YOUR INSTRUCTIONS
Resume the account of Richard Price that follows, picking up right after its closing quotation on virtue.

PAGE EXCERPT
Richard Price was born in 1723 in Glamorgan, Wales. His parents were dissenters and his father was a dissenting minister. The dissenters - the ancestors of this congregation - were ejected from the Church of England for their unwillingness to obey the 1662 Act of Uniformity, which required all clergy to follow the rites and ceremonies as mandated by the Church of England. Price was thus born an outsider and as part of a tradition that taught it was better to be true to your values than to conform for the sake of safety and comfort.

He left Wales for London, studied at a Dissenting Academy in London, and in 1758, at the age of 35, he and his new wife moved into number 54 in the row of brick terraced houses on the west side of Newington Green and became the minister here.

For nearly 20 years, Richard Price developed his thinking in philosophy. He was a rationalist who believed in the use of reason in finding our way to answers in life. He believed that we all have an innate sense of morality which can guide us if we allow it to. He held strongly to the importance of living a life of virtue and this was at the centre of how he lived his own life. In his words:

“VIRTUE is the foundation of honour and esteem, and the source of all beauty, order, and happiness in nature. Beauty and wit will die, learning will vanish away, and all the arts of life be soon forgot; but virtue will remain for ever.”

DATASET EXCERPT
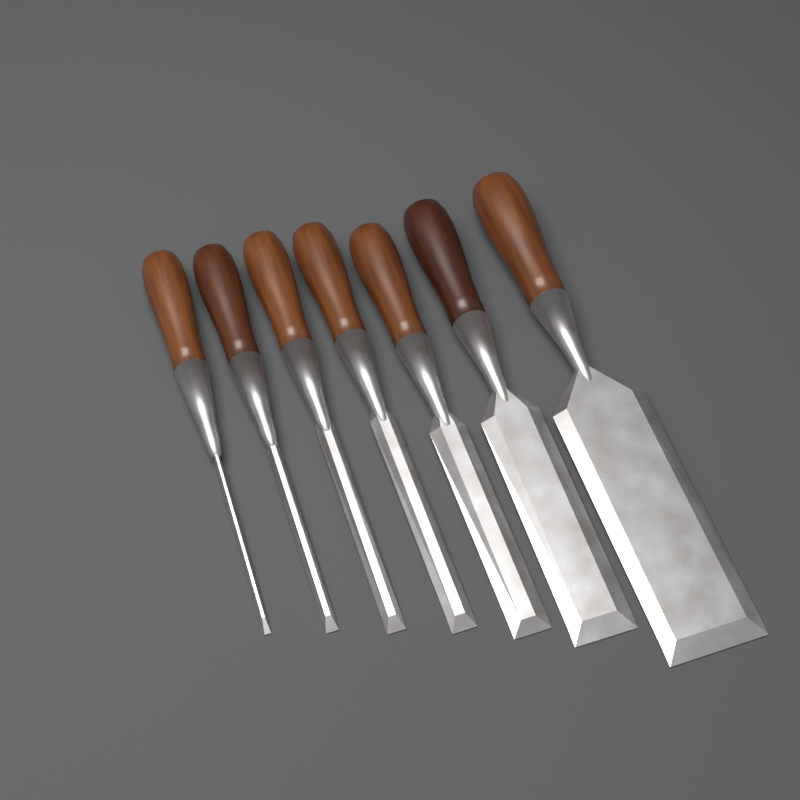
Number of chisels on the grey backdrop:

OUTPUT OF THE EXERCISE
In the same period of time, he focused on the mathematics of probability and prediction. This was very practical work - he supported life insurance companies which had previously built their businesses on poor predictions of longevity - a basis that could easily lead them to fold just when payouts were needed. The titles of his writings during this time tell us a lot about the work that occupied his mind:

1758 A Review of the Principal Questions and Difficulties in Morals

1759 Britain’s Happiness and the Proper Improvement of it

1764 An Essay Towards Solving a Problem in the Doctrine of Chances and a Demonstration of the Second Rule in the Essay Towards the Solution of a Problem in the Doctrine of Chances

1765 Supplement to the Essay in the Doctrine of Chances

1766 The Nature and Dignity of the Human Soul

1769 Observations on the Expectation of Lives, The Increase of Mankind, The Influence of great towns on Population, and Particularly the State of London with Respect to Healthfulness and Number of Inhabitants

1770 The Vanity, Misery, and Infamy, of Knowledge without suitable Practice

1770 Observations on the Proper Method of Calculating the Values of Reversions

1770 On the Transit of Venus

1771 Observations on Reversionary Payments; On Schemes for Providing Annuities for Widows, and for Persons in Old Age; On the Method of Calculating the Values of Assurances on Lives; and on the National Debt

1772 Appeal to the Public on the Subject of the National Debt

1773 On the Insalubrity of Marshy Situations

1774 Calculations and Observations Relating to the Scheme of the Laudable Society for the Benefit of Widows

In the years leading up to the American revolution, Price established himself as a moral philosopher, a leader in the mathematics of probability, and an essential guide to the life insurance industry. He became a well-known and influential thinker and developed friendships with other thought leaders, including especially Benjamin Franklin, who would become one of the fathers of the American Revolution.

Reading: Richard Price, from a letter to Thomas Jefferson, 3 August 1789

We are duped by the forms of liberty. A representation so partial as to be almost a mockery and so venal as to be little better than a nuisance bears the name of a real representation. Our Patriots are vicious men, and their opposition in general is nothing but a vile struggle for power and its emoluments. It is happy for the people of France at this crisis that they have no forms to deceive them, and that their struggle is with absolute power avowed, and not with a power apparently limited but really absolute in consequence of an undue influence which overturns the constitution and spreads corruption thro’ every corner of the kingdom.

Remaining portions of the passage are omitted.